**Instructions to follow:**
Rewrite the data from its first line up to and including the line containing "Middle colour: purple -> red" as a JSON list of strings, one string per line, with blank lines left out.

**Entries:**
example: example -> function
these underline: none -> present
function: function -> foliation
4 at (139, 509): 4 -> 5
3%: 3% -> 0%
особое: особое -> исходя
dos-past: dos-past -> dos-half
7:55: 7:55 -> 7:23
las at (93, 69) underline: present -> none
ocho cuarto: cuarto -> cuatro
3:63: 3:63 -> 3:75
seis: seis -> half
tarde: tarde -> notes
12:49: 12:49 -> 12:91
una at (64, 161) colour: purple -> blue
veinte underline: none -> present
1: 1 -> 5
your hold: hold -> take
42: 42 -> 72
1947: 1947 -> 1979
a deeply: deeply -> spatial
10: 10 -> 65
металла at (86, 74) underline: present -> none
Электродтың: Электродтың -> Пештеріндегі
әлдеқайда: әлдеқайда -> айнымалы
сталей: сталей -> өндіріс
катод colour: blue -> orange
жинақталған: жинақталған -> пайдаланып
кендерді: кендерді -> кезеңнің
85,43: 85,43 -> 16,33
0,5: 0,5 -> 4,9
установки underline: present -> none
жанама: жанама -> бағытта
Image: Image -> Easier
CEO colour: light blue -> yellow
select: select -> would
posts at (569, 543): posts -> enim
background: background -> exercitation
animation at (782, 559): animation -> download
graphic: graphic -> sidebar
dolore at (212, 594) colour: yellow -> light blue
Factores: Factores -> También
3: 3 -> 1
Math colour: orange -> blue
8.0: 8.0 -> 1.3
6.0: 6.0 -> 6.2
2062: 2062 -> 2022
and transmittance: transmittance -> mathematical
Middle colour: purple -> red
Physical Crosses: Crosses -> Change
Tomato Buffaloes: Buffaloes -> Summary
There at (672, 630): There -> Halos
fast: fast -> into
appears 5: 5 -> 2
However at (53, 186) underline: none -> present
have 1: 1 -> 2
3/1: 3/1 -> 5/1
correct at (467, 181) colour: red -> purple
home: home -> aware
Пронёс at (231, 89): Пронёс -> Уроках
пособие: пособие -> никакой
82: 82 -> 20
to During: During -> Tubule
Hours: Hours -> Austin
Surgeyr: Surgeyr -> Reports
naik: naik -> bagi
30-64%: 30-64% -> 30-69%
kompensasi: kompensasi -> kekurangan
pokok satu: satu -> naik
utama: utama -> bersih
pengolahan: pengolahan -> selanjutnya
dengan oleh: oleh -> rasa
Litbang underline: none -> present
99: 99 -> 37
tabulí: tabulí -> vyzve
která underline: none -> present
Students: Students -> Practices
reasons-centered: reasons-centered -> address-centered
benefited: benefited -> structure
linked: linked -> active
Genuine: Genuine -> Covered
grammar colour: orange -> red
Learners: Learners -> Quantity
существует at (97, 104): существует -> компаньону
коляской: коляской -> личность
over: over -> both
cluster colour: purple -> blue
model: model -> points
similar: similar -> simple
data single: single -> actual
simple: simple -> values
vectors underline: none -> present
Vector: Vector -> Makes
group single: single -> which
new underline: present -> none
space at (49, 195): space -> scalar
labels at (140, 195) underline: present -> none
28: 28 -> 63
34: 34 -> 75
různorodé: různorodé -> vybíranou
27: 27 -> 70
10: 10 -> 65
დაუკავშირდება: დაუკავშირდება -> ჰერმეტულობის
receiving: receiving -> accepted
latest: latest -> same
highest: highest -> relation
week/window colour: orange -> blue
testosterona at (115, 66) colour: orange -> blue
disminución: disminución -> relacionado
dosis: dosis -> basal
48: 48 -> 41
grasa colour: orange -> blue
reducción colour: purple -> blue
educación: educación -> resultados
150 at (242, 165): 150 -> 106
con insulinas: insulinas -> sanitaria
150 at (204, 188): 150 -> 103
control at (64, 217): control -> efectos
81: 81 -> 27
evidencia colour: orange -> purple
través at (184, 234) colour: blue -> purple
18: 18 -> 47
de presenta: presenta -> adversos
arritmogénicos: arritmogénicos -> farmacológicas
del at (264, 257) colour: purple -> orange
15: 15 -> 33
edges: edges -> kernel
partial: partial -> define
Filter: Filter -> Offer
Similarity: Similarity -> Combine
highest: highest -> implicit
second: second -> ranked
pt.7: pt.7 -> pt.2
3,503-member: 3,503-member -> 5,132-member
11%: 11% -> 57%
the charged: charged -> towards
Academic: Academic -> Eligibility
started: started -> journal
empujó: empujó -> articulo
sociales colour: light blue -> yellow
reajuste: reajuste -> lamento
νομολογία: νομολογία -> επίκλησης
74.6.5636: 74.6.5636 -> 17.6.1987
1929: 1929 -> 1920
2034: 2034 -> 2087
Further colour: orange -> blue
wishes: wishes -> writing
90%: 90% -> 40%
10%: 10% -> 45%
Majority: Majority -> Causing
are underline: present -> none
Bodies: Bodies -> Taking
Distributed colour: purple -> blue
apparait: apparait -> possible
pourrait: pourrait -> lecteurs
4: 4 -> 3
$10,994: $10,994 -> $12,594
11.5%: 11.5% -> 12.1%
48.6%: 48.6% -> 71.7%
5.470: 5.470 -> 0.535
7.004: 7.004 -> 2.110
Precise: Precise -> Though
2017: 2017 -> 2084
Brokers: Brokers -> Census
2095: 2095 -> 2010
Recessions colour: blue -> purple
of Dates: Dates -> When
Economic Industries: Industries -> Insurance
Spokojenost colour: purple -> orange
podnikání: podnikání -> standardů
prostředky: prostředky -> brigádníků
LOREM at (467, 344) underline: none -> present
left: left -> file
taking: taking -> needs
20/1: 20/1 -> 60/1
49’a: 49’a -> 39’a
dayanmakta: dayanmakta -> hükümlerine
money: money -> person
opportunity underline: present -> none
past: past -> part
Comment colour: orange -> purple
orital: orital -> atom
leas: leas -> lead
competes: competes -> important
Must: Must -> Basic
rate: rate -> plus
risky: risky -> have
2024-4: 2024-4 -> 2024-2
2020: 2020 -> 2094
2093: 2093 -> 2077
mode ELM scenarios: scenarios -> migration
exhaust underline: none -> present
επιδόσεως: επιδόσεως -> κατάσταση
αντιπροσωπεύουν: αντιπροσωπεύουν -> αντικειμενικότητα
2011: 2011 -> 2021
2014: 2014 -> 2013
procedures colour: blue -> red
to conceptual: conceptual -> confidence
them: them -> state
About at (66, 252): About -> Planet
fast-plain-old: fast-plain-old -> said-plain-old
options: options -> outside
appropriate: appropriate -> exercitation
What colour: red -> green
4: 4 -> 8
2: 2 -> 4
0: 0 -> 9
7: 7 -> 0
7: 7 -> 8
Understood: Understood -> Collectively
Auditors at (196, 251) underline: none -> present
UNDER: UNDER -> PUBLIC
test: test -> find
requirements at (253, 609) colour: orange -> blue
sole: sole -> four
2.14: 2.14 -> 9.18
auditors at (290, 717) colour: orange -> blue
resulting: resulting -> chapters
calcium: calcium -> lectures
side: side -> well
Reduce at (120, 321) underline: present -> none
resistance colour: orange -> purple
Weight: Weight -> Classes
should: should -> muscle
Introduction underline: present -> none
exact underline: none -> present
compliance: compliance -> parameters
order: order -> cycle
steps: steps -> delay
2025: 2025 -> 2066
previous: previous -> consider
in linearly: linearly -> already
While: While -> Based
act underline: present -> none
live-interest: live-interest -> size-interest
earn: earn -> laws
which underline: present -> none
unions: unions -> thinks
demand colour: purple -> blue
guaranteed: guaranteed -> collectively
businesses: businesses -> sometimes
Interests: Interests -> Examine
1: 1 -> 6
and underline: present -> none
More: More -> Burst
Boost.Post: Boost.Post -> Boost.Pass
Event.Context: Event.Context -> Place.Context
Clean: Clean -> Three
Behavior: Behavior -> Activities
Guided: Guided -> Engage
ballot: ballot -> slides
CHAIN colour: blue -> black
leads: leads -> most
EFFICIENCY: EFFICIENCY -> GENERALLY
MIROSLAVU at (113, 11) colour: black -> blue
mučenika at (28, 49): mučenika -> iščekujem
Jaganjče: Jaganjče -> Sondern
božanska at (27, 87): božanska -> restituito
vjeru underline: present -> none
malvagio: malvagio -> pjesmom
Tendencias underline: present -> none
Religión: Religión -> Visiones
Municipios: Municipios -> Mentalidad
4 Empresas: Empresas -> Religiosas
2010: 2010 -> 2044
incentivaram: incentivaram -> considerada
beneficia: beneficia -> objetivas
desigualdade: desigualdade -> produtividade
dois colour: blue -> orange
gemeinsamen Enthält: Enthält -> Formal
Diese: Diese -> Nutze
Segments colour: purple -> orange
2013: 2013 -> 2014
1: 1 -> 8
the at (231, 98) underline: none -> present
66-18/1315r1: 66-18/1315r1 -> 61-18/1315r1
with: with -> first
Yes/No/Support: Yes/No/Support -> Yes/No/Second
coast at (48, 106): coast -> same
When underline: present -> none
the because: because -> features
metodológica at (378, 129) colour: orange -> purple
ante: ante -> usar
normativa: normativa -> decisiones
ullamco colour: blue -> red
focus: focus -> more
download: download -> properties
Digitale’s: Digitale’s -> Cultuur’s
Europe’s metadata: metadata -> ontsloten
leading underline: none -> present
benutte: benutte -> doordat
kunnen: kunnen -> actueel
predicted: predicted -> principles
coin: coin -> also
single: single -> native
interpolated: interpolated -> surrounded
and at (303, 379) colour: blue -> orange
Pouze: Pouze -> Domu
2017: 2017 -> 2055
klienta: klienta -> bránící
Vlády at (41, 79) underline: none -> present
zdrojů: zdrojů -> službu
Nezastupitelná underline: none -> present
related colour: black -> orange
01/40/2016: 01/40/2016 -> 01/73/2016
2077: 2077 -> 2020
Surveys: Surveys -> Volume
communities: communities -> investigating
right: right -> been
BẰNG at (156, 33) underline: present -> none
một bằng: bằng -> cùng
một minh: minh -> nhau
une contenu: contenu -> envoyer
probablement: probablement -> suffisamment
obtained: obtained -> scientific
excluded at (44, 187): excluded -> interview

**Result:**
[
  "example: example -> function",
  "these underline: none -> present",
  "function: function -> foliation",
  "4 at (139, 509): 4 -> 5",
  "3%: 3% -> 0%",
  "особое: особое -> исходя",
  "dos-past: dos-past -> dos-half",
  "7:55: 7:55 -> 7:23",
  "las at (93, 69) underline: present -> none",
  "ocho cuarto: cuarto -> cuatro",
  "3:63: 3:63 -> 3:75",
  "seis: seis -> half",
  "tarde: tarde -> notes",
  "12:49: 12:49 -> 12:91",
  "una at (64, 161) colour: purple -> blue",
  "veinte underline: none -> present",
  "1: 1 -> 5",
  "your hold: hold -> take",
  "42: 42 -> 72",
  "1947: 1947 -> 1979",
  "a deeply: deeply -> spatial",
  "10: 10 -> 65",
  "металла at (86, 74) underline: present -> none",
  "Электродтың: Электродтың -> Пештеріндегі",
  "әлдеқайда: әлдеқайда -> айнымалы",
  "сталей: сталей -> өндіріс",
  "катод colour: blue -> orange",
  "жинақталған: жинақталған -> пайдаланып",
  "кендерді: кендерді -> кезеңнің",
  "85,43: 85,43 -> 16,33",
  "0,5: 0,5 -> 4,9",
  "установки underline: present -> none",
  "жанама: жанама -> бағытта",
  "Image: Image -> Easier",
  "CEO colour: light blue -> yellow",
  "select: select -> would",
  "posts at (569, 543): posts -> enim",
  "background: background -> exercitation",
  "animation at (782, 559): animation -> download",
  "graphic: graphic -> sidebar",
  "dolore at (212, 594) colour: yellow -> light blue",
  "Factores: Factores -> También",
  "3: 3 -> 1",
  "Math colour: orange -> blue",
  "8.0: 8.0 -> 1.3",
  "6.0: 6.0 -> 6.2",
  "2062: 2062 -> 2022",
  "and transmittance: transmittance -> mathematical",
  "Middle colour: purple -> red"
]